━━━ Untersuchter Text ━━━

Mit find / -name .rhosts -exec ls -o
-name .forward kann man dies auch selbst tun (evtl. per Cronjob).
Suchen Sie nach allen Dateien, die in der Zeit erstellt oder verändert
wurden, die als Angriffszeit vermutet wird, mit find / -ctime -2 -ctime
+1 -exec ls.
Alle Dateien .login, .logout, .profile, .cshrc, .bashrc, .bash_profile
in den Nutzerverzeichnissen sollten nach verdächtigen Einträgen
und der Uhrzeit überprüft werden. Stellen Sie sicher, daß
die Verzeichnisse von gesperrten oder System Accounts (sync, news, sundiag)
keine .rhosts-Datei enthalten. Diese Accounts sollten als Login-Shell
/bin/false haben. Suchen Sie in allen Verzeichnissen nach Dateien,
die mit "." oder ".." beginnen. Diese werden häufig in /tmp, /var/tmp,
/usr/spool/* oder in anderen für Nutzer schreibbaren Systemverzeichnissen
gefunden. Es kommt auch vor, daß Dateien versteckt werden, die Zeichen
wie ^T etc. im Dateinamen enthalten oder mit "..." oder
".. " (Punkt, Punkt, Leerzeichen) beginnen. Dies soll eine Inspektion
erschweren.
6. Prüfen Sie, daß Ihre mit NFS exportierten Verzeichnisse
nicht für jeden schreibbar sind. Mit showmount -e können
Sie überprüfen, welche Filesysteme Sie mit welchen Rechten exportieren.
Einige ältere NFS-Server ignorieren Access-Listen, wenn sie eine bestimmte
Größe überschreiten. Kontrollieren Sie, was Sie wie importieren!

━━━ Angaben zur Quelle ━━━

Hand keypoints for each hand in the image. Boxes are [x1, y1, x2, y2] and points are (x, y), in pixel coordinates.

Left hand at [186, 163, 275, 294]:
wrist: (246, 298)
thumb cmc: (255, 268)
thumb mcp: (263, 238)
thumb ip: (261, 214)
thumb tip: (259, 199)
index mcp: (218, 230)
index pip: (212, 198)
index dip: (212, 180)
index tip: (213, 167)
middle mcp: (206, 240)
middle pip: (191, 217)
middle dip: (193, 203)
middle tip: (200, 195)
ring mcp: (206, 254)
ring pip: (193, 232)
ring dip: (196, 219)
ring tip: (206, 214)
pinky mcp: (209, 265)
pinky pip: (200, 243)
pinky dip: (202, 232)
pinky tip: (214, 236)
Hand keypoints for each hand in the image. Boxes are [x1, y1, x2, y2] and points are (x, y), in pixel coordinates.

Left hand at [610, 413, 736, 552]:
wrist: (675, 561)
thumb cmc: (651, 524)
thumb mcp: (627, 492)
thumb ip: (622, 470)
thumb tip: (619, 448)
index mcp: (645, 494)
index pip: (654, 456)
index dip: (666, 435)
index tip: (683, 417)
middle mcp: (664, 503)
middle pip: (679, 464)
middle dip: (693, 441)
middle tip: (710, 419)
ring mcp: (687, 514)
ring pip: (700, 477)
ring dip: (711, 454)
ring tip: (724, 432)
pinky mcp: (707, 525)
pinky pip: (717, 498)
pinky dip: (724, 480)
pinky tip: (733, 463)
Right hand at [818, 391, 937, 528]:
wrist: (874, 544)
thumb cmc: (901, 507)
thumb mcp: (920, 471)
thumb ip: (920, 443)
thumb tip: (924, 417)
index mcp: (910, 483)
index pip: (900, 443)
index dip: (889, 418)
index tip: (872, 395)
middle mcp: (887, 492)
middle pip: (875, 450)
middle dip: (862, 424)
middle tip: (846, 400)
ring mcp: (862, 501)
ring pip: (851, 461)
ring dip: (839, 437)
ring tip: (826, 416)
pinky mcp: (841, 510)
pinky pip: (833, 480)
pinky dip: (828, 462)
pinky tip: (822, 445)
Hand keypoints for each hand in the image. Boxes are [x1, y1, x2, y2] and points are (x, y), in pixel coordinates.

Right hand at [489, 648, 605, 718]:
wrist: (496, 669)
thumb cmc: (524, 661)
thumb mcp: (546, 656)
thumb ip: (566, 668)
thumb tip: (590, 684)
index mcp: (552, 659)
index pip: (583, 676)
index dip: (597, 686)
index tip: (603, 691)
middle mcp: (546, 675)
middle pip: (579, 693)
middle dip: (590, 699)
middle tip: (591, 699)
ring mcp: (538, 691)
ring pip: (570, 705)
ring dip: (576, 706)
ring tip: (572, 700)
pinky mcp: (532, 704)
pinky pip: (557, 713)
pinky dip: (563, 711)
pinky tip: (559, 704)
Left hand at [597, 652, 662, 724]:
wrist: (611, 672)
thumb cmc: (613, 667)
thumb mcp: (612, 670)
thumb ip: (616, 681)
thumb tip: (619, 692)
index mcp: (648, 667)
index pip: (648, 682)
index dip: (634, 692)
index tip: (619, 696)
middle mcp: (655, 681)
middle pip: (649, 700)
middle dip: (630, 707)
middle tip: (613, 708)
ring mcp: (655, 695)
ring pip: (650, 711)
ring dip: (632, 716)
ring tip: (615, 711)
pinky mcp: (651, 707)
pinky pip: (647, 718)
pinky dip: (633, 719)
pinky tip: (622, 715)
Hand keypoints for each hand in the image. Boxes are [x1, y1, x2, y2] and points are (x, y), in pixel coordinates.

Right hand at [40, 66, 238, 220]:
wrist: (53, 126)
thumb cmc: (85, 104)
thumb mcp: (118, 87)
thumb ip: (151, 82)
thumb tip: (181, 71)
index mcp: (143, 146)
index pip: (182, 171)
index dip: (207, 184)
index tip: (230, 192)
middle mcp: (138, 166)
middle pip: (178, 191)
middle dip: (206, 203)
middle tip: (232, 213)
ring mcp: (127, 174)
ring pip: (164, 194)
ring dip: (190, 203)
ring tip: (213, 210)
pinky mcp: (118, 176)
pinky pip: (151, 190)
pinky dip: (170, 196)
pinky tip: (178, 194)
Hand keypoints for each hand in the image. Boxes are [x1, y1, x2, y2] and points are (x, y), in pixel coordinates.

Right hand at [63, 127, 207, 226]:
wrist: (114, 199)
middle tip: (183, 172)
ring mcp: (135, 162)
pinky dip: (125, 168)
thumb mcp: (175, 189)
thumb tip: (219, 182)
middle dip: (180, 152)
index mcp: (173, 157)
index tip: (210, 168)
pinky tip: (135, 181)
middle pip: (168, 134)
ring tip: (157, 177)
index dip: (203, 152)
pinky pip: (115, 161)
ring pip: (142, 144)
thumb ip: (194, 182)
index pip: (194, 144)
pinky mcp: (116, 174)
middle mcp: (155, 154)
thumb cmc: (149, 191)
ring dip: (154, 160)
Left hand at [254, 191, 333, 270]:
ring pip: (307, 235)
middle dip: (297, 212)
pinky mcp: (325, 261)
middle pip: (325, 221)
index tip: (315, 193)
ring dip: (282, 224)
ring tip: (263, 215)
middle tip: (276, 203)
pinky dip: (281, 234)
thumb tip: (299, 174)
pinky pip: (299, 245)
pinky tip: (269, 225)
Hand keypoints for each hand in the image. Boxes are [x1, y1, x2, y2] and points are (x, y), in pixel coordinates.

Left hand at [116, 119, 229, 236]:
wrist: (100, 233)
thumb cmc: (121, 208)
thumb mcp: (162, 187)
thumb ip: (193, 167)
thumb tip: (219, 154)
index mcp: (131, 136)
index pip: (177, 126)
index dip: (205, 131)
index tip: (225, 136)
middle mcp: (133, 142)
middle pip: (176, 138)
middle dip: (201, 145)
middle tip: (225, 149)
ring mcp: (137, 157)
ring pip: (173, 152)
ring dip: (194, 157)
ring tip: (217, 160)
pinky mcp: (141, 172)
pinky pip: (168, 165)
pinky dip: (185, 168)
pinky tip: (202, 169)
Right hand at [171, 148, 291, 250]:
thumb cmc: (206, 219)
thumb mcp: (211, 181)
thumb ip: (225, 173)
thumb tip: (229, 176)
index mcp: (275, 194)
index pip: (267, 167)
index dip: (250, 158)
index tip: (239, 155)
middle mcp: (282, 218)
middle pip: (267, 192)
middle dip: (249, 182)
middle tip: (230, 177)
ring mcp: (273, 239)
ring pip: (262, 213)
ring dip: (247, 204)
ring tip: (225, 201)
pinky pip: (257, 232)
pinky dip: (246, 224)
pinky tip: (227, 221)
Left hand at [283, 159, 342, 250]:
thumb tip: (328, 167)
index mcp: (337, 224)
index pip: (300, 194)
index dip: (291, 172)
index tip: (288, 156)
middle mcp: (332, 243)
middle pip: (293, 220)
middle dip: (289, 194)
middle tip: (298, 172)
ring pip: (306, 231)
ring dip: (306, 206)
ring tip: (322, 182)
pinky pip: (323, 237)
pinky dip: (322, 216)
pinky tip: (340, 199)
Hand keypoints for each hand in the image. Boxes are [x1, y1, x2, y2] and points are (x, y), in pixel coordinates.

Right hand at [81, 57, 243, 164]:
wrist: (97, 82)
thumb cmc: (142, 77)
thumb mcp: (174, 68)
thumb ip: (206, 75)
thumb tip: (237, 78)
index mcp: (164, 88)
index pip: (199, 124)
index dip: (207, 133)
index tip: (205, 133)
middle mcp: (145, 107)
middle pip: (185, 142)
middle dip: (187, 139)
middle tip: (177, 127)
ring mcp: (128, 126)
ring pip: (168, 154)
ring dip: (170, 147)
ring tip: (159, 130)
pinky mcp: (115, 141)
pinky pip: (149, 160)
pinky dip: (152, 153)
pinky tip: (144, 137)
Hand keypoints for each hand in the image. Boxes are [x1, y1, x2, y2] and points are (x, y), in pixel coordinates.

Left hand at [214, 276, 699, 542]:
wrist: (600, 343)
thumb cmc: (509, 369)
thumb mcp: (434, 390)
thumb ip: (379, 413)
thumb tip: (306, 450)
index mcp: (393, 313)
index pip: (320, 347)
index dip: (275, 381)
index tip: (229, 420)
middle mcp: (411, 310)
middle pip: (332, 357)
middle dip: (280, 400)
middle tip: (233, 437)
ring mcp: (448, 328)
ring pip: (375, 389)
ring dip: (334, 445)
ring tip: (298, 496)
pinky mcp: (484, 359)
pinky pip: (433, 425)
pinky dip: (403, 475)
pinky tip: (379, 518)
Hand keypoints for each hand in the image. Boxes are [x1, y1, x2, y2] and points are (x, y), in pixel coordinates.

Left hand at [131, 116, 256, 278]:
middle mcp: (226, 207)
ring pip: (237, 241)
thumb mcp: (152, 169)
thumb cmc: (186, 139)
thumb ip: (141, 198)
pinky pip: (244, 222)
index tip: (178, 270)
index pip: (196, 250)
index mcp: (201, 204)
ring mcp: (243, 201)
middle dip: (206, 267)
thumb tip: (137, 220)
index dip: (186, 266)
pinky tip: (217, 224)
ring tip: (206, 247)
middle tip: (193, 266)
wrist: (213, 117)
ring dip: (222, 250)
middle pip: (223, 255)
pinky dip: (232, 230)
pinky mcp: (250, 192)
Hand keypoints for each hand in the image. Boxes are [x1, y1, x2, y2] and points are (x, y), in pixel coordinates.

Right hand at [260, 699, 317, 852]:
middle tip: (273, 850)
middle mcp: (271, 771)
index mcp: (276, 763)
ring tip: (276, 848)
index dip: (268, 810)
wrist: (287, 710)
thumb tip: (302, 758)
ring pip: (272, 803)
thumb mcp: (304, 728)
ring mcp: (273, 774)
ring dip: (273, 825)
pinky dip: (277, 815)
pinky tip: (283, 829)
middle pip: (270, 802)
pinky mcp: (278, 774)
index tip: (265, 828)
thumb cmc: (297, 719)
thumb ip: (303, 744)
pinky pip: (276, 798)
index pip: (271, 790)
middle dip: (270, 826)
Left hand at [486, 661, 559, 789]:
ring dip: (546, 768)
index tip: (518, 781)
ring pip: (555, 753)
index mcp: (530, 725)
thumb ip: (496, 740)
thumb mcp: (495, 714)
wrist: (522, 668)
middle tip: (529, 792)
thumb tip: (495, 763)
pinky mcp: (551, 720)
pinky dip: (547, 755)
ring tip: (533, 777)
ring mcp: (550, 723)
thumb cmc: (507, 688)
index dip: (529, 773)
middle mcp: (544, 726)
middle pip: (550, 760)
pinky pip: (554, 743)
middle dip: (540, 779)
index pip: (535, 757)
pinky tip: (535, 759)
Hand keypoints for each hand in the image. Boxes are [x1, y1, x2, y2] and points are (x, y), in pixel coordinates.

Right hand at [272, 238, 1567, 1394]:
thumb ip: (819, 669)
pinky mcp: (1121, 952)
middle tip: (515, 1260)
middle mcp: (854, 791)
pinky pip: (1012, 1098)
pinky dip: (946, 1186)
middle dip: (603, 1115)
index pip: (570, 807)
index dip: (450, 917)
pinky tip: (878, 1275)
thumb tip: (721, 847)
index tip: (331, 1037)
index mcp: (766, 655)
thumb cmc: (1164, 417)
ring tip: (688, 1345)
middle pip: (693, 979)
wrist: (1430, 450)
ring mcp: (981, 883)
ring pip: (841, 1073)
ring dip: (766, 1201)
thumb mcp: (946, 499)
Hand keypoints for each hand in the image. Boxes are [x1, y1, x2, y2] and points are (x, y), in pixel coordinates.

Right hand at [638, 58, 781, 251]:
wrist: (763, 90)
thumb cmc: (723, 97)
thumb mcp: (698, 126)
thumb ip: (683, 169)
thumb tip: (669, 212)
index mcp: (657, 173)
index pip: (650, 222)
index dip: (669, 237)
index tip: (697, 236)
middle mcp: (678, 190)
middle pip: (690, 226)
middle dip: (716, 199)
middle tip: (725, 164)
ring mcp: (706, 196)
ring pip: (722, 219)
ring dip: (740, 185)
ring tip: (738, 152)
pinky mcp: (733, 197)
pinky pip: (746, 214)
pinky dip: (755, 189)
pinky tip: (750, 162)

━━━

** Fragen zum Text **
1/ Beantworten Sie anhand des Textes über Prüfschritte nach einem vermuteten Angriff die folgenden Fragen:
(a) Welche Login-Shell sollten gesperrte oder System-Accounts haben?
(b) Mit welchem Befehl lässt sich feststellen, welche Filesysteme mit welchen Rechten exportiert werden?
(c) Was ignorieren einige ältere NFS-Server, wenn diese eine bestimmte Größe überschreiten?
2/ Nennen Sie alle Dateien, die laut dem Text über Prüfschritte nach einem vermuteten Angriff in den Nutzerverzeichnissen auf verdächtige Einträge und die Uhrzeit überprüft werden sollten.
3/ Setzen Sie den Text über Prüfschritte nach einem vermuteten Angriff im Anschluss an seinen letzten Satz fort.

** Lösungen **
1/
(a) /bin/false
(b) showmount -e
(c) Access-Listen

2/ .login, .logout, .profile, .cshrc, .bashrc, .bash_profile

3/
Wenn möglich sollte das nosuid-Flag gesetzt sein.
7. Stellen Sie unbedingt sicher, daß Sie die aktuellste
Sendmail-Version installiert haben oder installieren Sie einen
Sendmail_wrapper.
8. Versuchen Sie, alle Security-Patches zu installieren, die
der Hersteller Ihres Systems veröffentlicht hat. Beziehen Sie diese
Patches nur von einer vertrauenswürdigen Stelle und überprüfen
Sie gegebenenfalls die digitalen Signaturen.
9. Informieren Sie alle befreundeten Sites und Systeme, daß
Ihr System kompromittiert wurde. Vertrauen ist häufig symmetrisch.
Wenn Sie einem System via .rhosts oder /etc/hosts.equiv
trauen, wird es Ihnen wahrscheinlich auch trauen. Ein Eindringling kann
sich so von System zu System "durchhangeln", weltweit. Es ist dringend
ratsam, eine geeignete zentrale Koordinierungsstelle für Netzwerksicherheit
zu informieren (z. B. DFN-CERT).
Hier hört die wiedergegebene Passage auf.